There was no shortage of “pit-stops” along the way nor of pilgrim hostels.  I certainly appreciated the luxury of staying in a hotel, in a twin bedroom rather than a large dormitory and of having lots of hot water. For some the privations of hostels seemed more appropriate to the pilgrimage.  We learned the importance of using liberal amounts of Vasaline all over the feet every morning to keep blisters at bay, “Compeed” came efficiently to the rescue if we missed spots.

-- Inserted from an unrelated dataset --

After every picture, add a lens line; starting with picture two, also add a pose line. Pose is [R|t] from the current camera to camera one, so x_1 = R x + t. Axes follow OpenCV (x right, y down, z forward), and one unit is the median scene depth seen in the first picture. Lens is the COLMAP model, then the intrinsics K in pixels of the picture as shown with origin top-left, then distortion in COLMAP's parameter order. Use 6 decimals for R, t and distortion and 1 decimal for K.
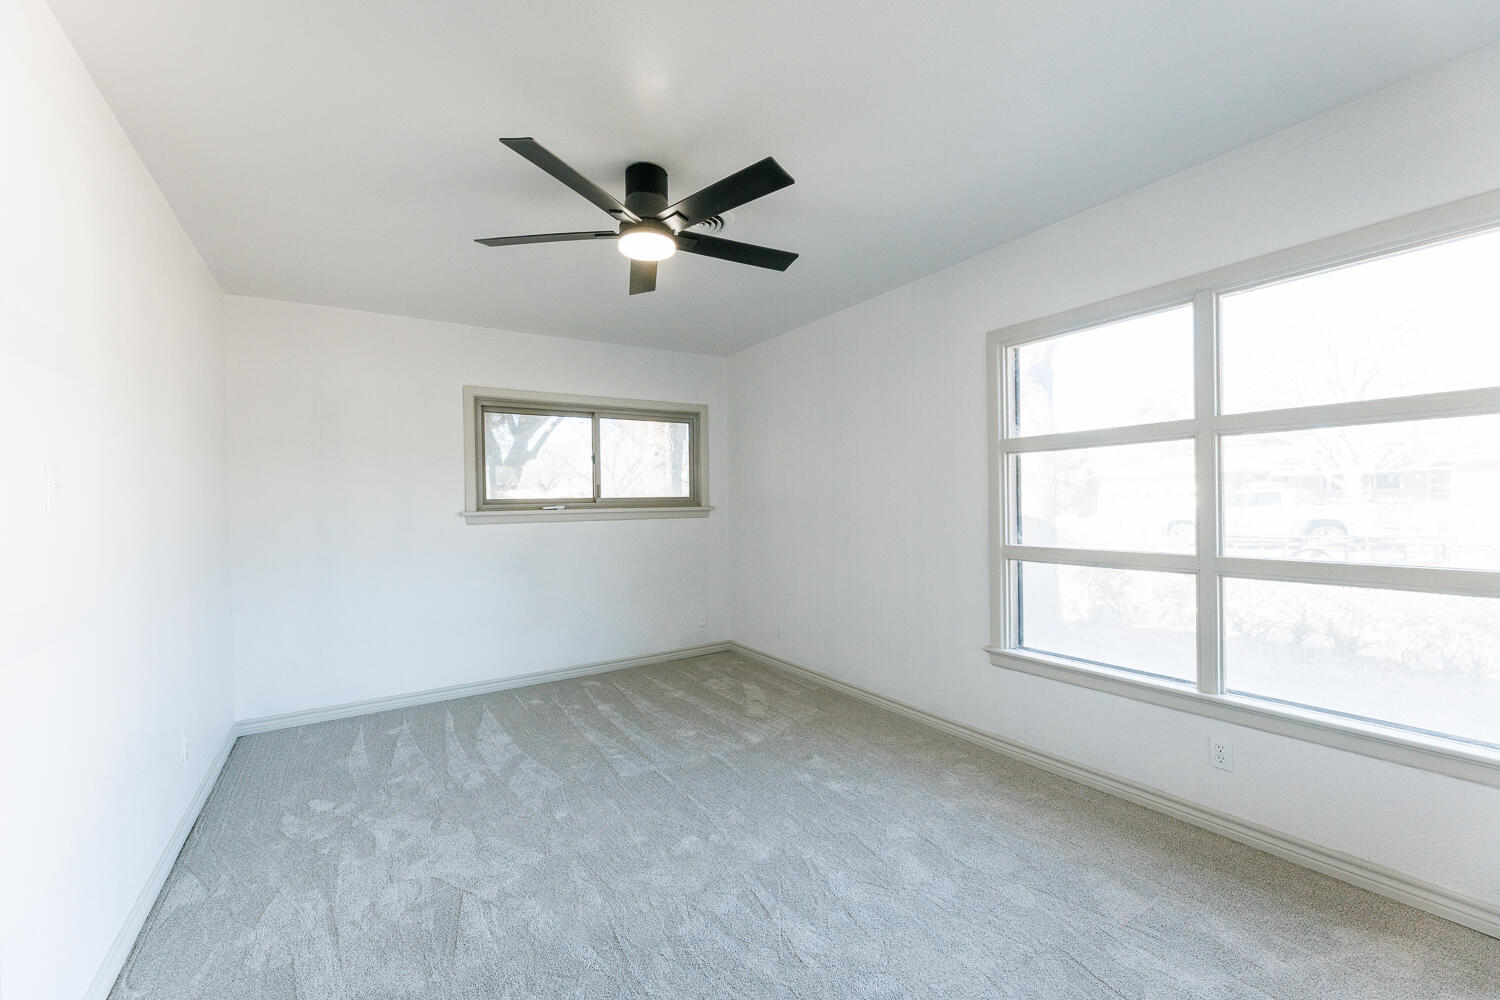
lens RADIAL K [[608.7, 0, 746.4], [0, 608.7, 496.6], [0, 0, 1]] dist [0.001012, 0.000130]
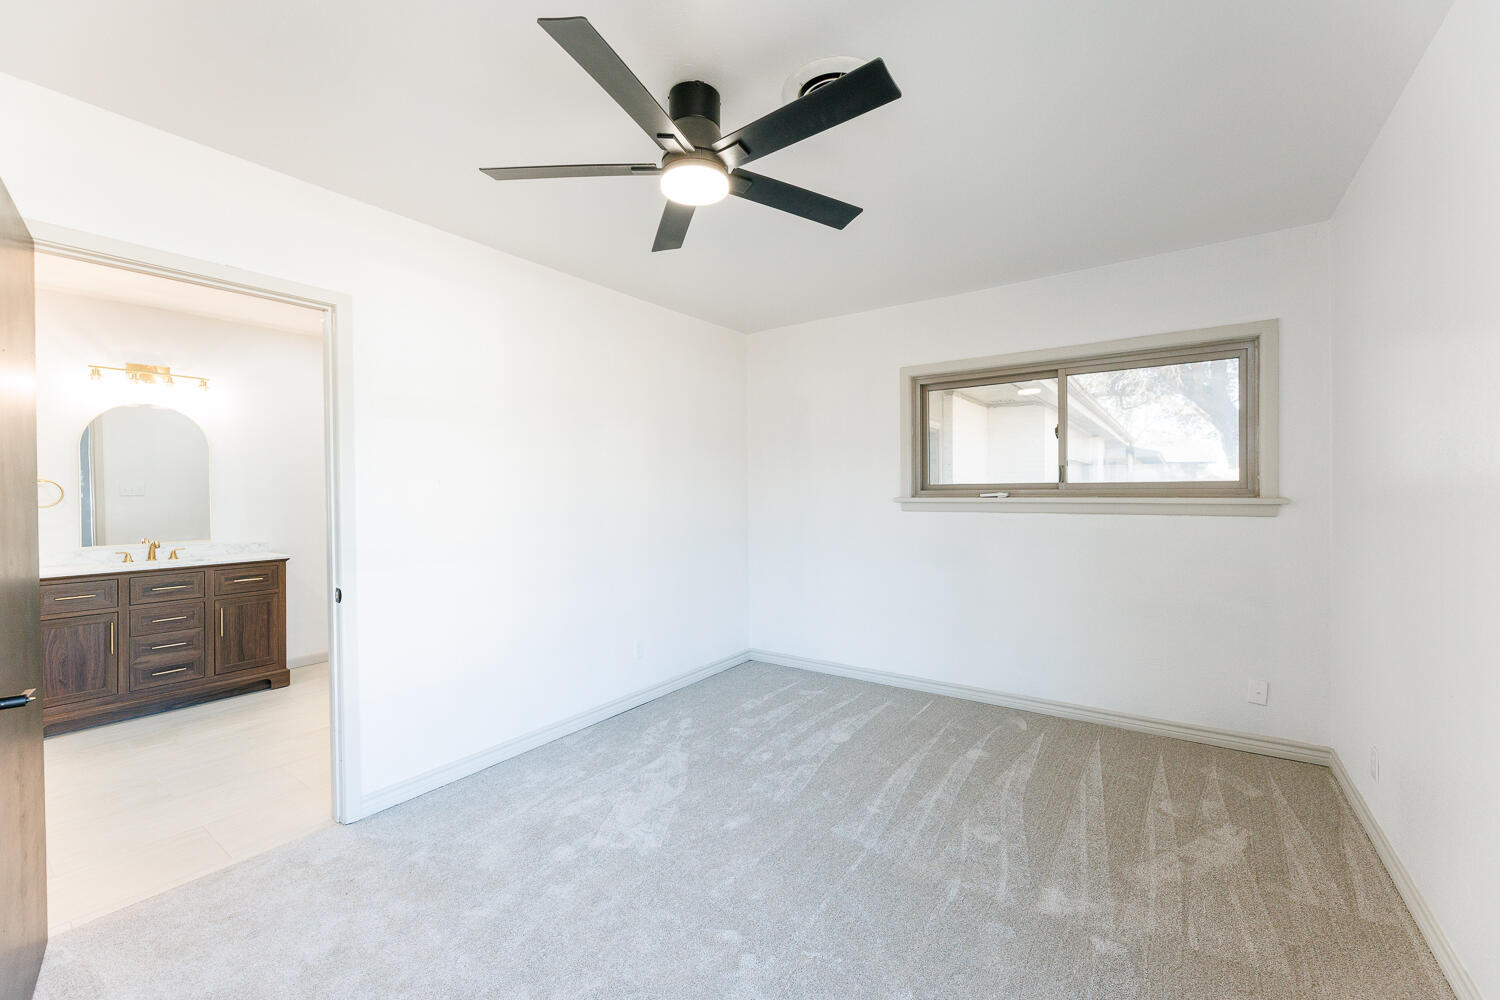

Reaching Santiago was both a relief, a sense of having reached or goal but also sense of “Ah it is over now”.  We gratefully knelt at the Apostle’s relics and offered him our journey, our thanks and our hopes.  We all felt we had gained much from the pilgrimage, some in very personal ways.  I learned the importance of undertaking a demanding project in the company of someone positive who would not give up, of keeping a rhythm going on a long walk.  Another member felt she got along by virtue of walking with a great talker who kept her distracted from thoughts of distance yet to cover, or of any aches or pains!  I am not the only one bitten by the walking bug – or is it the Camino bug?  Come May I will be back on the Camino with some of my family and am looking forward to it very much.  My walking companion of October has more ambitious plans!  We would all say to anyone who is thinking of doing the Camino “GO AHEAD, you will never regret it.  Buen Camino”.  

Eilis Mc Cormack, Kildare Branch.

A Thought

I shall pass through this world but once.

Any good therefore that I can do, or any kindness that I can show

To any human being let me do it now.

Let me not defer or neglect it

For I shall not pass this way again.